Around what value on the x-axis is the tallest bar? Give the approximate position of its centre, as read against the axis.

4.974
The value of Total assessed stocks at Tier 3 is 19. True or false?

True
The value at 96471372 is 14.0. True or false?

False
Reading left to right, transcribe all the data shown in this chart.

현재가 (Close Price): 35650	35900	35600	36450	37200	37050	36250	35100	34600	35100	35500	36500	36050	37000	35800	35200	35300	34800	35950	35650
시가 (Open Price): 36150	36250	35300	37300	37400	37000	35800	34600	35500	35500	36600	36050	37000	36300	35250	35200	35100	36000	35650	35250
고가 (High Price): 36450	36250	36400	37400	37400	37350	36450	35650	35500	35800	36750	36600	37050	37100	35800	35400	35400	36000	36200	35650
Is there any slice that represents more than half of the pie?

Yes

======

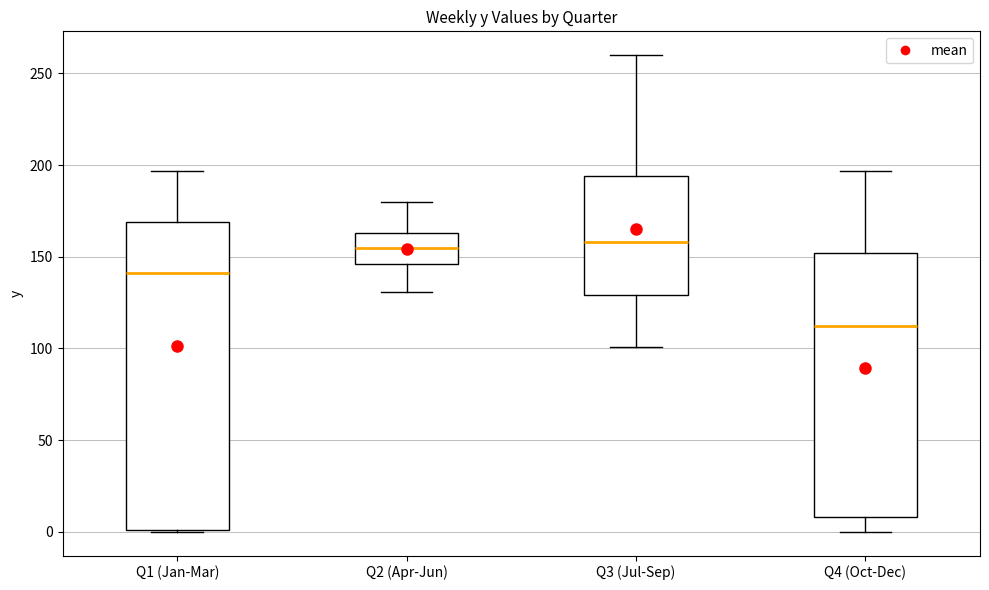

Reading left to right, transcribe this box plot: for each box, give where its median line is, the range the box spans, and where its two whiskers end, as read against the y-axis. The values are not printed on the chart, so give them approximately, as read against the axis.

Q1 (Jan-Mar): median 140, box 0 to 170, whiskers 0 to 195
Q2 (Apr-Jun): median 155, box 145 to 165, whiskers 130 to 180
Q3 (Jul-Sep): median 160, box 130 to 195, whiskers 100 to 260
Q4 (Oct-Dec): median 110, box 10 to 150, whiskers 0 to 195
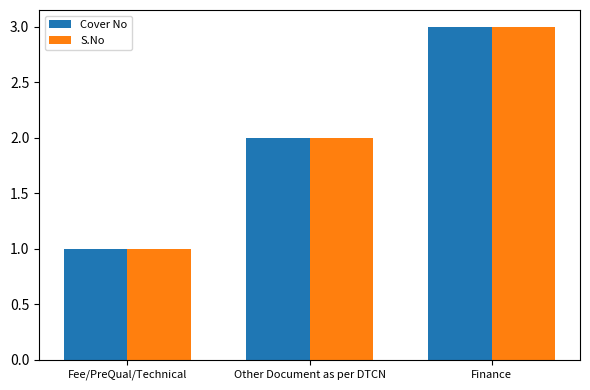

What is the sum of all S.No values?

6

======

▶ _OBJECTIF_
Recueillez chaque ligne des entrées ci-dessus où figure le mot « against ».

▶ _ZONE DE RÉPONSE_
Around what value on the x-axis is the tallest bar? Give the approximate position of its centre, as read against the axis.
Reading left to right, transcribe this box plot: for each box, give where its median line is, the range the box spans, and where its two whiskers end, as read against the y-axis. The values are not printed on the chart, so give them approximately, as read against the axis.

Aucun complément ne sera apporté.